What you need to do >> The required output is the lines below from the line containing "exhibit moderate cytoplasmic/membranous" to the line containing "melanoma tissue reveals", inclusive, retyped exactly. No other lines belong in it.

══ Available data ══

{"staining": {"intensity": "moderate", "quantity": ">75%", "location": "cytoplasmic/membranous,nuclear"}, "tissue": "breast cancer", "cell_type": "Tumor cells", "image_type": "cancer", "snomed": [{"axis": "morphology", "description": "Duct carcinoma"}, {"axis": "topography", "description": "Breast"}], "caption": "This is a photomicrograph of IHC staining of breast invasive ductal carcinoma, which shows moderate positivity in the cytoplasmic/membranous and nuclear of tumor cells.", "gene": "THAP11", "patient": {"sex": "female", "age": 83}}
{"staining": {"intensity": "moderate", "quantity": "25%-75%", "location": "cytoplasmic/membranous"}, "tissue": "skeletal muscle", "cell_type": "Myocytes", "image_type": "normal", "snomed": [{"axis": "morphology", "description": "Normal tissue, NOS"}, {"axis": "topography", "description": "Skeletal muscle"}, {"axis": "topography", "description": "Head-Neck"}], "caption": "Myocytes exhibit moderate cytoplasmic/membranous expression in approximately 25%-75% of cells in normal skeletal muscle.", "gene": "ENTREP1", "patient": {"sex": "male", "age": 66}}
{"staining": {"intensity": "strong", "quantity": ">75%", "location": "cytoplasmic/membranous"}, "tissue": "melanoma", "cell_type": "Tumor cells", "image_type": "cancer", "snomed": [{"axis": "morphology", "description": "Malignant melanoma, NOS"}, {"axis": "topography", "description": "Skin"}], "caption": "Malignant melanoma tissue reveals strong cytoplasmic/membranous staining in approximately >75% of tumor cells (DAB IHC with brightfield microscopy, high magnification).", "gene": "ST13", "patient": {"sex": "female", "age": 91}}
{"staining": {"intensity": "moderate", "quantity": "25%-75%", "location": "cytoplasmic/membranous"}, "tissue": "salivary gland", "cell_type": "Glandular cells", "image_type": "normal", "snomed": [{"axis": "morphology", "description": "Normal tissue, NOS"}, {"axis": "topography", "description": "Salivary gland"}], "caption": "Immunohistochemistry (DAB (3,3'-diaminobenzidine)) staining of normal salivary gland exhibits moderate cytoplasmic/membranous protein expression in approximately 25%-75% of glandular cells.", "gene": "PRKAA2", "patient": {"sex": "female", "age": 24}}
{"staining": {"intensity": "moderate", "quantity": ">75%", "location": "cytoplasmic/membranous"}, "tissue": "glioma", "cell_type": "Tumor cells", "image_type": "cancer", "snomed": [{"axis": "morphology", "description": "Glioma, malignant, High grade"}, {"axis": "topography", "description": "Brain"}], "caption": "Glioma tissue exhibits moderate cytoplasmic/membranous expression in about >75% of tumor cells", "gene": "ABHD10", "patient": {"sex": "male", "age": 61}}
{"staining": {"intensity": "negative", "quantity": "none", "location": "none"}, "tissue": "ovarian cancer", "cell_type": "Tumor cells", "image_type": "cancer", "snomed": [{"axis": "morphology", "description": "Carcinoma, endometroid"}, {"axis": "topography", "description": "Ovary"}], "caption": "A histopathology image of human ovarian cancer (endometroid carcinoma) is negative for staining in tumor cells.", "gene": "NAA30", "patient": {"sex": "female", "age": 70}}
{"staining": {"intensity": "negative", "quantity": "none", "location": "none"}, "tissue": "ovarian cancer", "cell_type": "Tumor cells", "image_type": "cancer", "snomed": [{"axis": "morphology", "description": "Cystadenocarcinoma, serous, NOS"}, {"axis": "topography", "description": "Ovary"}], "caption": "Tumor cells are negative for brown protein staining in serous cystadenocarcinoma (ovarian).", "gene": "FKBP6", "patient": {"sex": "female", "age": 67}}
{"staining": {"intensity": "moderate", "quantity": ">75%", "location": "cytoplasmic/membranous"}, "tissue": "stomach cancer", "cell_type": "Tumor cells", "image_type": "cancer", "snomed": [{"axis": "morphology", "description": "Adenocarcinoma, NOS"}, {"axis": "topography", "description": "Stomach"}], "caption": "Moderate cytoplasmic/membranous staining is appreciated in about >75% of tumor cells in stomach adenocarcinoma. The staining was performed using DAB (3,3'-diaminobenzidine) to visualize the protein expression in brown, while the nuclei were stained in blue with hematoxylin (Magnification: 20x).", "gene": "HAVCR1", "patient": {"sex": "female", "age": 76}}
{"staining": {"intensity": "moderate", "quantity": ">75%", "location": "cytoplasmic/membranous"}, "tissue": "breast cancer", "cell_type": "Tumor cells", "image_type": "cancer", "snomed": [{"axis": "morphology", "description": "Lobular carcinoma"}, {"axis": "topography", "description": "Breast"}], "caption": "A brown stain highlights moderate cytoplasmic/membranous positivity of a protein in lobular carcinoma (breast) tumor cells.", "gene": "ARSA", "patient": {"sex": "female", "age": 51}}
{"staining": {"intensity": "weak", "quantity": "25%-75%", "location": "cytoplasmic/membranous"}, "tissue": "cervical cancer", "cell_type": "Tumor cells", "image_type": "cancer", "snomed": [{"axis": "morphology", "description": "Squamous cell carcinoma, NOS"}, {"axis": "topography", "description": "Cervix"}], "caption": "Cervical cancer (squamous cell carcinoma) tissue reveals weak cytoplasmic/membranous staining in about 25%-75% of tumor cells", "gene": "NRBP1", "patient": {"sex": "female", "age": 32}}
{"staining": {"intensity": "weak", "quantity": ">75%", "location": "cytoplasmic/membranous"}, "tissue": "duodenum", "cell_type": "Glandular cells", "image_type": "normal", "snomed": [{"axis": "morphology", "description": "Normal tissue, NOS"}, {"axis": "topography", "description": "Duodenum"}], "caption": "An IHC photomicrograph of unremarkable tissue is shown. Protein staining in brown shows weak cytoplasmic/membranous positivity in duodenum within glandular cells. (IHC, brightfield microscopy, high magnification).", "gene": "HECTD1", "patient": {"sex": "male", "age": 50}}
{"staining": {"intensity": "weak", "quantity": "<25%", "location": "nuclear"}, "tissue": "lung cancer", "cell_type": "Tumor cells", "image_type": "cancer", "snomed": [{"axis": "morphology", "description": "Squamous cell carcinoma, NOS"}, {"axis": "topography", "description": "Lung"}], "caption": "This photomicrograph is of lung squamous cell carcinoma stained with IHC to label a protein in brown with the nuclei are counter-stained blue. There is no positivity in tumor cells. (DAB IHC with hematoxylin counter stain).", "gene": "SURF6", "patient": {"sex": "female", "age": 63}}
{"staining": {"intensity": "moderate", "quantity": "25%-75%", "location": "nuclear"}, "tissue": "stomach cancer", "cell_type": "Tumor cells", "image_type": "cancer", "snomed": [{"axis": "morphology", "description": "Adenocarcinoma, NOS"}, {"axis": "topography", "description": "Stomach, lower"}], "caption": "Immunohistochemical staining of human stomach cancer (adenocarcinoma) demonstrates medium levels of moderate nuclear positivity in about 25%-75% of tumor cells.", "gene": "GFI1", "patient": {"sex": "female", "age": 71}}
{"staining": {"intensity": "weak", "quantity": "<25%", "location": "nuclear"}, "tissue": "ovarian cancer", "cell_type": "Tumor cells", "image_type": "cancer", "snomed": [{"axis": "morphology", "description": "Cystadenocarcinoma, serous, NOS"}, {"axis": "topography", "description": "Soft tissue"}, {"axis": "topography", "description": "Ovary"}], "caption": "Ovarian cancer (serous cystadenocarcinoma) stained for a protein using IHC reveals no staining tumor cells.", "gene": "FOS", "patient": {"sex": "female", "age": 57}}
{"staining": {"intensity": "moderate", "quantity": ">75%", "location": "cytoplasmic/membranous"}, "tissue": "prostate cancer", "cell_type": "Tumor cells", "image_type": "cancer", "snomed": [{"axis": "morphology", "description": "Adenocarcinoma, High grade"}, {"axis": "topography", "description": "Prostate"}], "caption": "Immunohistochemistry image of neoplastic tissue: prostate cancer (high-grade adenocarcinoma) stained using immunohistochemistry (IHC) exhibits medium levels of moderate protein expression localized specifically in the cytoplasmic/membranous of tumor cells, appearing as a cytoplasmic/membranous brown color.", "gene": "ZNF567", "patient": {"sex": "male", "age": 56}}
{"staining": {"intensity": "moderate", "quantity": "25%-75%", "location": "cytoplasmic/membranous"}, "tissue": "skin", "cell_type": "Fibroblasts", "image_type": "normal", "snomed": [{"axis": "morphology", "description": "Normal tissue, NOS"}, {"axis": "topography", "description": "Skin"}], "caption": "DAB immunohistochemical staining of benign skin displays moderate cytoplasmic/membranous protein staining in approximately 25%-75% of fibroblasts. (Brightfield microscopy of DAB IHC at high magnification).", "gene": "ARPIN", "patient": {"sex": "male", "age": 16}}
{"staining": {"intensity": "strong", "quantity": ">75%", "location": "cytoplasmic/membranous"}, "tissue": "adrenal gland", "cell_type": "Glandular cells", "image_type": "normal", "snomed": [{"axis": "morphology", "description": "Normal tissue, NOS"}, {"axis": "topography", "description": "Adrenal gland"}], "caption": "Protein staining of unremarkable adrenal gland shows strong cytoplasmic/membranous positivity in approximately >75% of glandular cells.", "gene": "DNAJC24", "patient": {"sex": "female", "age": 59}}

═══

Task response >>
{"staining": {"intensity": "moderate", "quantity": "25%-75%", "location": "cytoplasmic/membranous"}, "tissue": "skeletal muscle", "cell_type": "Myocytes", "image_type": "normal", "snomed": [{"axis": "morphology", "description": "Normal tissue, NOS"}, {"axis": "topography", "description": "Skeletal muscle"}, {"axis": "topography", "description": "Head-Neck"}], "caption": "Myocytes exhibit moderate cytoplasmic/membranous expression in approximately 25%-75% of cells in normal skeletal muscle.", "gene": "ENTREP1", "patient": {"sex": "male", "age": 66}}
{"staining": {"intensity": "strong", "quantity": ">75%", "location": "cytoplasmic/membranous"}, "tissue": "melanoma", "cell_type": "Tumor cells", "image_type": "cancer", "snomed": [{"axis": "morphology", "description": "Malignant melanoma, NOS"}, {"axis": "topography", "description": "Skin"}], "caption": "Malignant melanoma tissue reveals strong cytoplasmic/membranous staining in approximately >75% of tumor cells (DAB IHC with brightfield microscopy, high magnification).", "gene": "ST13", "patient": {"sex": "female", "age": 91}}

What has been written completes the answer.